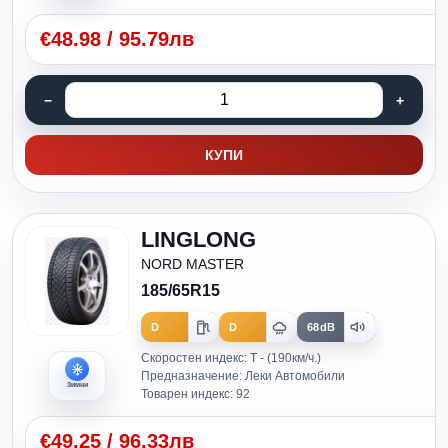
€
48.98
/
95.79лв
КУПИ
LINGLONG
NORD MASTER
185/65R15
D
D
68dB
Скоростен индекс: T - (190км/ч.)
Предназначение: Леки Автомобили
Зимни
Товарен индекс: 92
€
49.25
/
96.33лв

» **Action item**
Note every line above where the string "индекс" shows up, and copy those lines.

» **Exercise result**
Скоростен индекс: T - (190км/ч.)
Товарен индекс: 92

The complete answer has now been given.